By Chen Yi-ching
Staff Reporter
Several of the authors of comic books that won awards at the Excellent Comics Awards on Saturday featured material that touches on traditional beliefs in Taiwan, including deities such as Nuozha (哪吒), Di Ji Zhu (地基主) and Matsu (媽祖).
Photo: George Tsorng, Taipei Times
The Excellent Comics Awards, which have been held annually for the past two decades, gave ratings to two groups of authors — those who have already published and those who have yet to do so.
First and third place in the first category went to Shou Hu Ling TOUCH (守護靈TOUCH) by Huang Chia-li (黃佳莉) and Ming Zhan Lu (冥戰錄) by Wei Zhong-cheng (韋宗成).
Xing Fu Tiao Wei Liao (幸福調味料) by Juan Kuang-min (阮光民) and Liu Se Dao Yuan (六色稻遠) by Chang Yi-lin (張宜琳) were in the top three in the second category.
Huang’s comic used the subject of Taiwan’s religious figures, such as Nuozha and others, and narrated the stories of their coming to the mortal realm.
Because of the heavy influence of Japanese comics on the domestic comic industry, “it’s as though we don’t have roots of our own,” Huang said, adding that this was what prompted her to start with figures that were best known and popular in Taiwan.
Religion was one of the most common as well as traditional aspects of Taiwan, Huang said, adding that her mother used to threaten her younger brother when he was unruly that she would send him off to be Nuozha’s son.
The saying stems from the traditional folk belief that children should be raised by their own parents and that if they were given to someone else to be raised, it was a sign that they were not wanted.
Huang received NT$250,000 in prize money for her comic, winning first place in the first category.
Wei’s Ming Zhan Lu had Matsu as the central character, departing from the usual depiction of the goddess and turning her into a cute girl, accentuating the image with Taiwan-centric overtones such as her eating meat buns and drinking honeyed Chinese Meson.
Juan’s comic focused on using condiments made by the main character as the adhesive “glue” in the story’s theme of familial and romantic love.

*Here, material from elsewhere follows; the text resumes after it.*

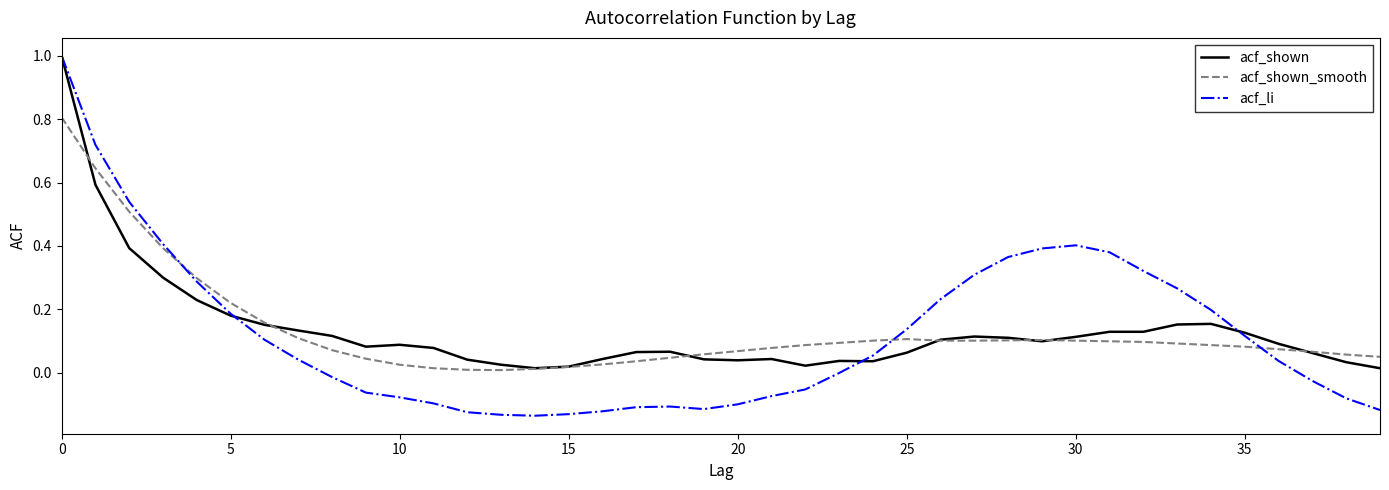

Which series has the largest range (max minus min)?

acf_li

“Juan’s style is very simple, but the storyline surrounding the main character’s hand-made soy-sauce reflects the extraordinary aspect of the lives of ordinary people,” said Chen Chih-hua (陳治華), chairman of the judges’ panel.
Chang, the other winner in the second group, finished her comic while working at Sanyo Electric (Taiwan) Co Ltd. The content of the comic was about the life of farmers, but Chang herself had no experience or background in farming and had to travel to Taitung to observe the lives of farmers.